Washington Post food critic Tom Sietsema is from off – or “from away,” as he renders the local expression in his ambitious assessment of Charleston’s food scene – but today’s package again proves that residents don’t have a monopoly on accurately sizing up the city.
A conclave of Charleston restaurants was recently scrutinized by Eater National’s critic Bill Addison, but Sietsema’s scope is wider: He’s embarking on a 10-month project to rate the nation’s top 10 food cities, based on creativity, community, tradition, ingredients, shopping, variety, and service. Charleston’s up first.
“While I’ve been to Charleston several times in the past decade or so, my most recent trips there, for this project, were a revelation,” Sietsema says.

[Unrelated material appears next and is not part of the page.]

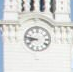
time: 8:46
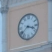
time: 3:38
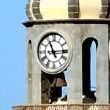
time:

Sietsema’s tour included meals at Husk; Hominy Grill; Minero; Xiao Bao Biscuit; The Ordinary; The Obstinate Daughter; Bertha’s Kitchen; Dave’s Carry-Out and Martha Lou’s Kitchen, helping him to conclude, “Charleston enjoys a respectable mix of high- and low-end dining establishments and noteworthy watering holes.” He also gave the city high marks in the creativity, community, tradition and ingredients categories.
“The region’s shrimp, grits and Carolina gold rice will spoil you for just about any other city’s harvest,” he writes. Via e-mail, he reveals the crustaceans still haunt his dreams.
Shrimp figure into one of two video shorts accompanying the story, in addition to a helpful map and photo gallery (it’s worth clicking all the way through for the excellent picture of Edmund’s Oast Andy Henderson “surrounded by his stressed sous chefs.”) Minero’s Wesley Grubbs and Hominy Grill’s Robert Stehling demonstrate how to make shrimp and grits, which cookbook author Matt Lee describes on camera as “one of the great luxuries of living in Charleston.”
The other video is even more fun: It’s a glimpse of the FIG line cooks, parroting back orders in chorus like a motivated group of CrossFitters.
Sietsema says he was struck by Charlestonians’ clear preference for FIG over Husk.
“I thought it was interesting how all the locals I spoke with revered FIG but not Husk, the best-known of all your restaurants,” he writes. “My Uber driver high-fived me when he asked which of the two I preferred.”
In the story, Sietsema puts the question to Lee, who explains, “Anything gets too hot, Charleston thumbs its nose.” The “pockets of old thinking and doses of provincialism” are among Sietsema’s Charleston complaints, along with a paucity of food retail options; limited global cuisine and service in fancy dining rooms that doesn’t measure up to Debra Gasden’s hospitality.
“Even at expense-account retreats in Charleston, polish can be the missing ingredient in the dining room,” Sietsema writes.
Still, he says, “Several restaurants I visited – Edmund’s Oast, The Ordinary -- could pass for trend-setters in San Francisco or New York. And the tacos, among other small plates at Minero, were as good as I’ve had in Mexico City… Almost everywhere, I felt as if I could taste the pride local chefs have for Charleston’s many signature ingredients.”
Sietsema is next headed to San Francisco. He will release his final ranking next year.